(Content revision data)

┄┄┄┄┄┄┄┄┄┄

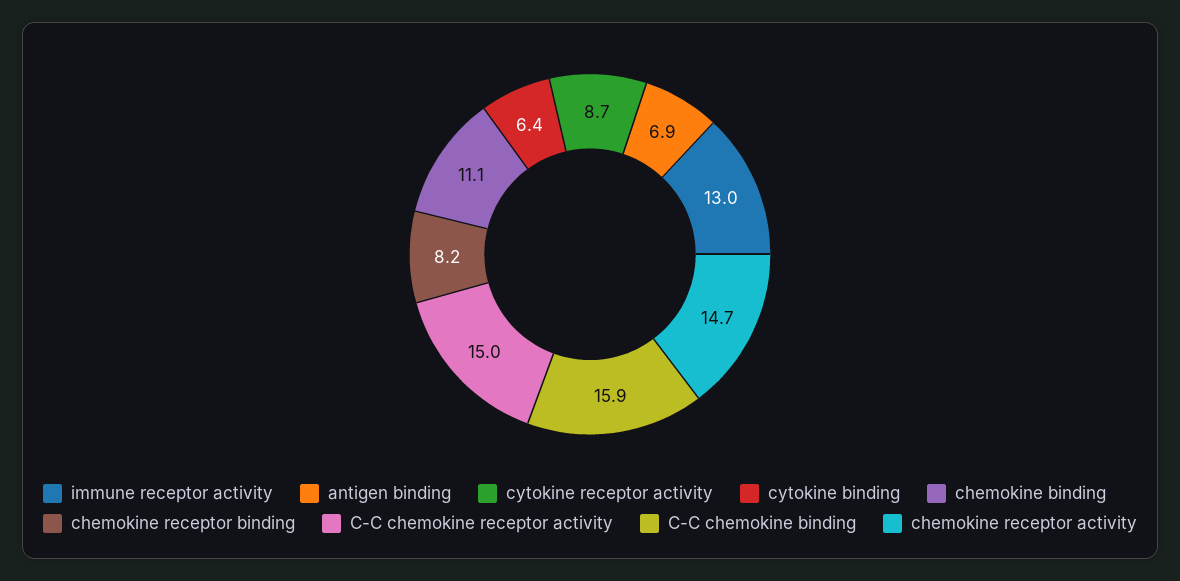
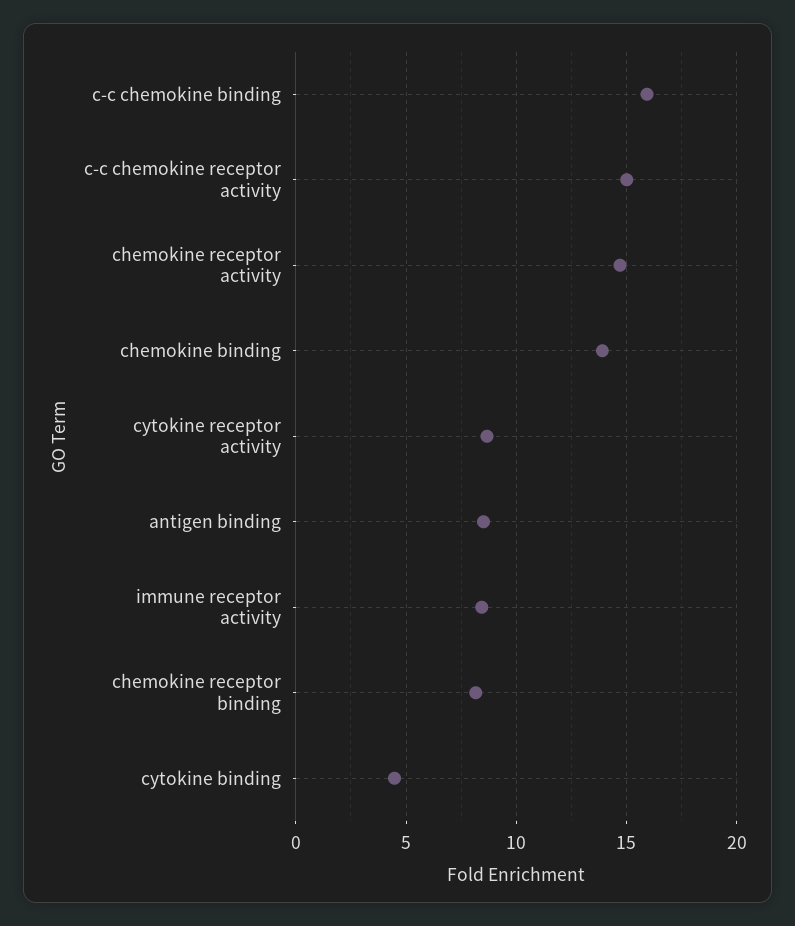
immune receptor activity: 13 -> 8.5
antigen binding: 6.9 -> 8.5
cytokine binding: 6.4 -> 4.5
chemokine binding: 11.1 -> 14

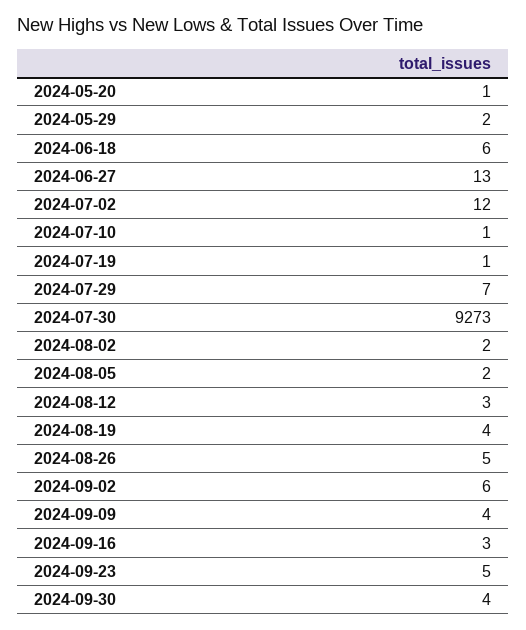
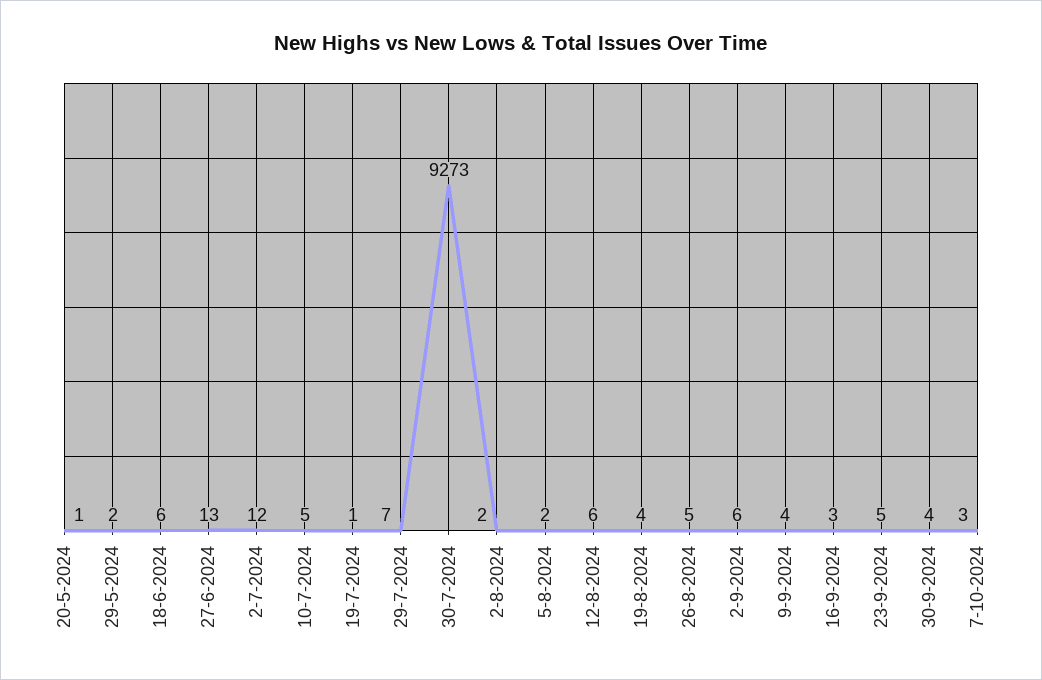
2024-07-10: 1 -> 5
2024-08-12: 3 -> 6
7-10-2024: none -> 3

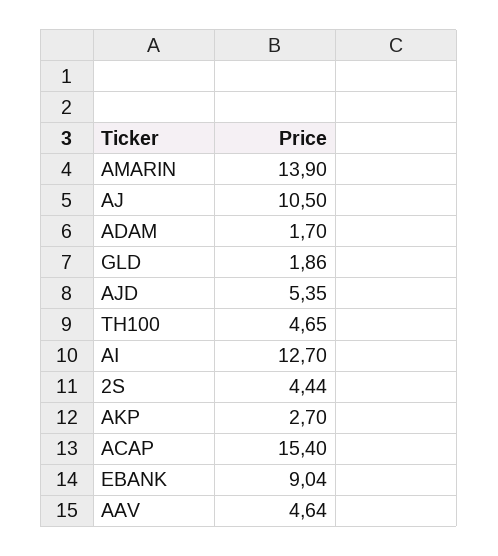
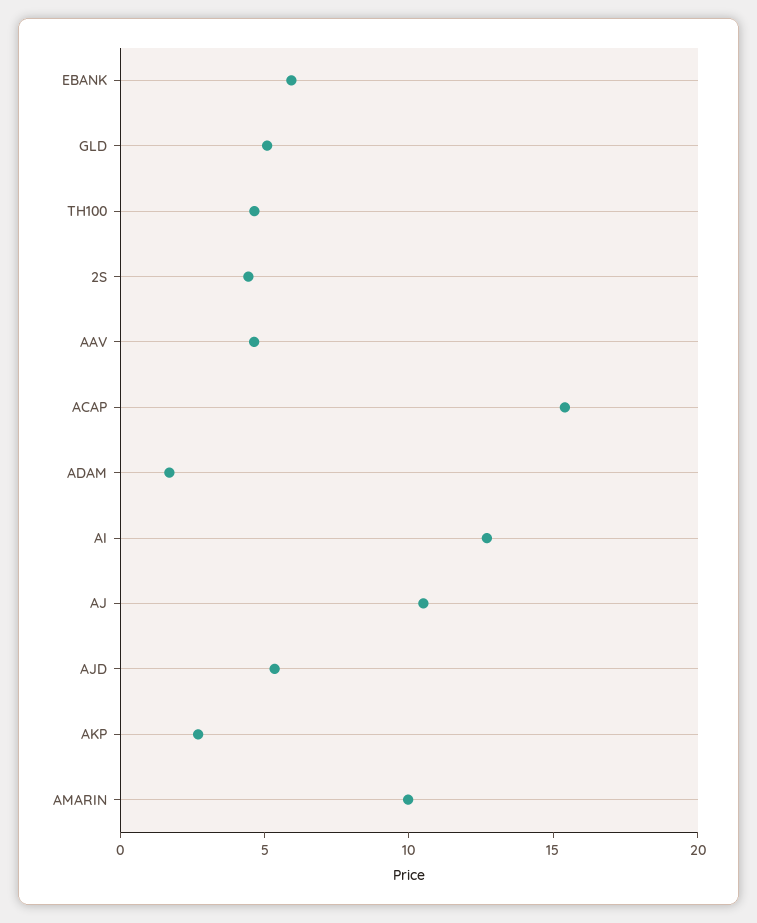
AMARIN: 13.9 -> 10
GLD: 1.86 -> 5
EBANK: 9.04 -> 6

┄┄┄┄┄┄┄┄┄┄

_Instructions for the task:_
Your reply must hold only the lines from the line containing "antigen binding: 6.9 -> 8.5" through the end of the records above, written out exactly, both ends included, with no pictures, please.

_Written response:_
antigen binding: 6.9 -> 8.5
cytokine binding: 6.4 -> 4.5
chemokine binding: 11.1 -> 14

2024-07-10: 1 -> 5
2024-08-12: 3 -> 6
7-10-2024: none -> 3

AMARIN: 13.9 -> 10
GLD: 1.86 -> 5
EBANK: 9.04 -> 6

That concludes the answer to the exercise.